*AIM OF THE TASK*: Repeat word for word the stretch from "An LLVM pass" through "and loops native." in the passage on the instruction-level virtual machine below.

*SOURCE TEXT*:

===============

Virtual machine (instruction-level)

An LLVM pass that replaces arithmetic instructions with calls to a register-based VM. Instead of executing add, sub, mul, etc. directly, operands are stored into a global register file and a bytecode blob is created for each instruction. Then __vm_exec(bytecode_ptr) reads the bytecode [opcode, dst, src0, src1], executes the operation via the proper VM handler and writes the result back to a destination register. This means that before calling __vm_exec, the inputs must be copied into the src0 and src1 registers and the result must be read from the dst register.

This is a simplified, instruction-level approach. Commercial tools usually virtualize entire functions or regions, use a single bytecode stream with a fetch-decode-execute (FDE) loop and hide control flow inside the VM. Here, we create separate bytecode blobs per instruction and keep branches and loops native.

Known limitations:

significantly increased code size
significantly increased runtime penalty
control flow remains visible (not virtualized)
no bytecode encryption
the VM can be easily reversed

The source code is available here.

===============

*PROVIDED INFORMATION*:
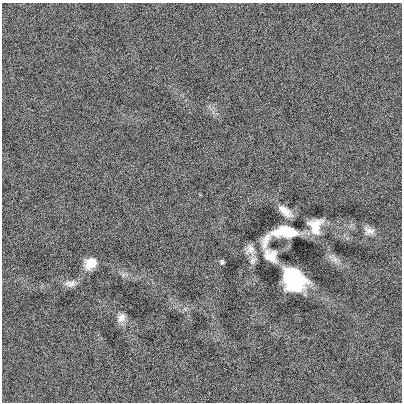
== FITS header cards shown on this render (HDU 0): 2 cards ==
NAXIS1  =                  400
NAXIS2  =                  400

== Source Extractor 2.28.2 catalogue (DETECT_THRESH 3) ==
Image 400 x 400 px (HDU 0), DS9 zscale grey, 1 PNG px = 1 image px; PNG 404 x 404 px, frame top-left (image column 1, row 400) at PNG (2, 3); no overlay
Background -6.67e-04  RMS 0.11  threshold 0.333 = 3 sigma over >= 5 px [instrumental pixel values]
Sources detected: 14; all 14 listed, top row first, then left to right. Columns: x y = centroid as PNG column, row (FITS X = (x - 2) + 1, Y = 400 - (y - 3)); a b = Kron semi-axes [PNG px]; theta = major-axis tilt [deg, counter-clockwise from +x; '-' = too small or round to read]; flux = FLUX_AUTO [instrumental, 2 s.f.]
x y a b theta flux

===============

*RESULT BELOW*:
An LLVM pass that replaces arithmetic instructions with calls to a register-based VM. Instead of executing add, sub, mul, etc. directly, operands are stored into a global register file and a bytecode blob is created for each instruction. Then __vm_exec(bytecode_ptr) reads the bytecode [opcode, dst, src0, src1], executes the operation via the proper VM handler and writes the result back to a destination register. This means that before calling __vm_exec, the inputs must be copied into the src0 and src1 registers and the result must be read from the dst register.

This is a simplified, instruction-level approach. Commercial tools usually virtualize entire functions or regions, use a single bytecode stream with a fetch-decode-execute (FDE) loop and hide control flow inside the VM. Here, we create separate bytecode blobs per instruction and keep branches and loops native.